36 Seasonal SST Anomalies

Description: Seasonal SST Anomalies

Indicator category: Database pull with analysis

Found in: State of the Ecosystem - Gulf of Maine & Georges Bank (2018+), State of the Ecosystem - Mid-Atlantic (2018+)

Contributor(s): Sean Hardison, Vincent Saba

Data steward: Kimberly Bastille,

Point of contact: Kimberly Bastille,

Public availability statement: Source data are available here.

36.1 Methods

36.1.1 Data sources

Data for seasonal sea surface tempature anomalies were derived from the National Oceanographic and Atmospheric Administartion optimum interpolation sea surface temperature high resolution data set (NOAA OISST V2) provided by NOAA Earth System Research Laboratory’s Physical Science Division, Boulder, CO. The data extend from 1981 to present, and provide a 0.25° x 0.25° global grid of SST measurements (Reynolds et al. 2007).

In 2021, the Daily OISST data was updated and there are a couple papers describing and comparing the new version Huang, Liu, Banzon, et al. (2021).

36.1.2 Data extraction

Individual files containing daily mean SST data for each year during the period of 1981-present were downloaded from the OI SST V5 site. Yearly data provided as layered rasters were masked according to the extent of Northeast US Continental Shelf.

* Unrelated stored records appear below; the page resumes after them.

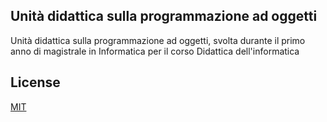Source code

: ## Unità didattica sulla programmazione ad oggetti

Unità didattica sulla programmazione ad oggetti, svolta durante il primo anno di magistrale in Informatica per il corso Didattica dell'informatica

## License
[MIT](https://choosealicense.com/licenses/mit/)
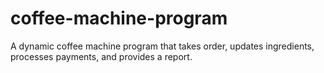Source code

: # coffee-machine-program
A dynamic coffee machine program that takes order, updates ingredients, processes payments, and provides a report.
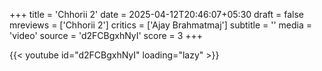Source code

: +++
title = 'Chhorii 2'
date = 2025-04-12T20:46:07+05:30
draft = false
mreviews = ['Chhorii 2']
critics = ['Ajay Brahmatmaj']
subtitle = ''
media = 'video'
source = 'd2FCBgxhNyI'
score = 3
+++

{{< youtube id="d2FCBgxhNyI" loading="lazy" >}}
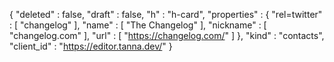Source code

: {
  "deleted" : false,
  "draft" : false,
  "h" : "h-card",
  "properties" : {
    "rel=twitter" : [ "changelog" ],
    "name" : [ "The Changelog" ],
    "nickname" : [ "changelog.com" ],
    "url" : [ "https://changelog.com/" ]
  },
  "kind" : "contacts",
  "client_id" : "https://editor.tanna.dev/"
}
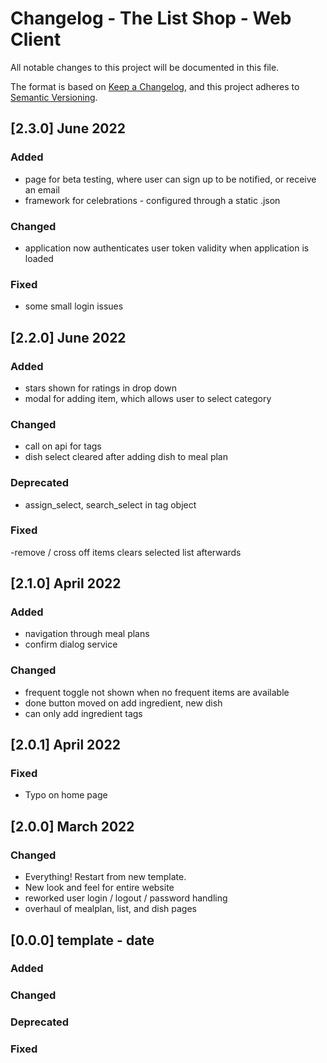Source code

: # Changelog - The List Shop - Web Client

All notable changes to this project will be documented in this file.

The format is based on [Keep a Changelog](https://keepachangelog.com/en/1.0.0/), and this project adheres
to [Semantic Versioning](https://semver.org/spec/v2.0.0.html).

## [2.3.0] June 2022

### Added
- page for beta testing, where user can sign up to be notified, or receive an email
- framework for celebrations - configured through a static .json

### Changed
- application now authenticates user token validity when application is loaded

### Fixed
- some small login issues

## [2.2.0] June 2022

### Added
- stars shown  for ratings in drop down
- modal for adding item, which allows user to select category

### Changed
- call on api for tags
- dish select cleared after adding dish to meal plan

### Deprecated
- assign_select, search_select in tag object

### Fixed
-remove / cross off items clears selected list afterwards


## [2.1.0] April 2022

### Added
- navigation through meal plans
- confirm dialog service

### Changed
- frequent toggle not shown when no frequent items are available
- done button moved on add ingredient, new dish
- can only add ingredient tags

## [2.0.1] April 2022

### Fixed
* Typo on home page

## [2.0.0] March 2022 

### Changed
 * Everything! Restart from new template.
 * New look and feel for entire website
 * reworked user login / logout / password handling
 * overhaul of mealplan, list, and dish pages


## [0.0.0] template - date

### Added

### Changed

### Deprecated

### Fixed

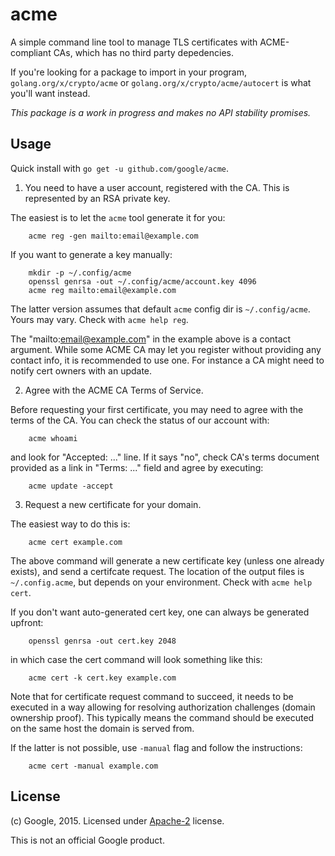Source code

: # acme

A simple command line tool to manage TLS certificates with ACME-compliant CAs,
which has no third party depedencies.

If you're looking for a package to import in your program, `golang.org/x/crypto/acme`
or `golang.org/x/crypto/acme/autocert` is what you'll want instead.

*This package is a work in progress and makes no API stability promises.*

## Usage

Quick install with `go get -u github.com/google/acme`.

1. You need to have a user account, registered with the CA. This is represented
  by an RSA private key.

  The easiest is to let the `acme` tool generate it for you:

        acme reg -gen mailto:email@example.com

  If you want to generate a key manually:

        mkdir -p ~/.config/acme
        openssl genrsa -out ~/.config/acme/account.key 4096
        acme reg mailto:email@example.com

  The latter version assumes that default `acme` config dir is `~/.config/acme`.
  Yours may vary. Check with `acme help reg`.

  The "mailto:email@example.com" in the example above is a contact argument.
  While some ACME CA may let you register without providing any contact info,
  it is recommended to use one. For instance a CA might need to notify
  cert owners with an update.

2. Agree with the ACME CA Terms of Service.

  Before requesting your first certificate, you may need to agree with
  the terms of the CA. You can check the status of our account with:

        acme whoami

  and look for "Accepted: ..." line. If it says "no", check CA's terms document
  provided as a link in "Terms: ..." field and agree by executing:

        acme update -accept

3. Request a new certificate for your domain.

  The easiest way to do this is:

        acme cert example.com

  The above command will generate a new certificate key (unless one already exists),
  and send a certifcate request. The location of the output files is `~/.config.acme`,
  but depends on your environment. Check with `acme help cert`.

  If you don't want auto-generated cert key, one can always be generated upfront:

        openssl genrsa -out cert.key 2048

  in which case the cert command will look something like this:

        acme cert -k cert.key example.com

  Note that for certificate request command to succeed, it needs to be executed in a way
  allowing for resolving authorization challenges (domain ownership proof). This typically
  means the command should be executed on the same host the domain is served from.

  If the latter is not possible, use `-manual` flag and follow the instructions:

        acme cert -manual example.com


## License

(c) Google, 2015. Licensed under [Apache-2](LICENSE) license.

This is not an official Google product.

Data were split into three month seasons for (Winter = Jan, Feb, Mar; Spring = Apr, May, Jun; Summer = July, August, September; Fall = Oct, Nov, Dec).

This is done in a GitHub action and is available online in ecopull.

36.1.3 Data analysis

We calculated the long-term mean (LTM) for each season-specific stack of rasters over the period of 1982-2010, and then subtracted the (LTM) from daily mean SST values to find the SST anomaly for a given year. The use of climatological reference periods is a standard procedure for the calculation of meteorological anomalies (WMO 2017). Prior to 2019 State of the Ecosystem reports, SST anomaly information made use of a 1982-2012 reference period. A 1982-2010 reference period was adopted to facilitate calculating anomalies from a standard NOAA ESRL data set.

R code used in extraction and processing gridded and timeseries data can found in the ecodata package.

catalog link https://noaa-edab.github.io/catalog/seasonal_sst_anomaly_gridded.html

References

Huang, Boyin, Chunying Liu, Viva Banzon, Eric Freeman, Garrett Graham, Bill Hankins, Tom Smith, and Huai-Min Zhang. 2021. “Improvements of the Daily Optimum Interpolation Sea Surface Temperature (DOISST) Version 2.1.” Journal of Climate 34 (8): 2923–39. https://doi.org/10.1175/JCLI-D-20-0166.1.
Reynolds, Richard W., Thomas M. Smith, Chunying Liu, Dudley B. Chelton, Kenneth S. Casey, and Michael G. Schlax. 2007. Daily high-resolution-blended analyses for sea surface temperature.” Journal of Climate 20 (22): 5473–96. https://doi.org/10.1175/2007JCLI1824.1.
WMO. 2017. WMO Guidelines of the Calculation of Climate Normals.” World Meteorological Organization.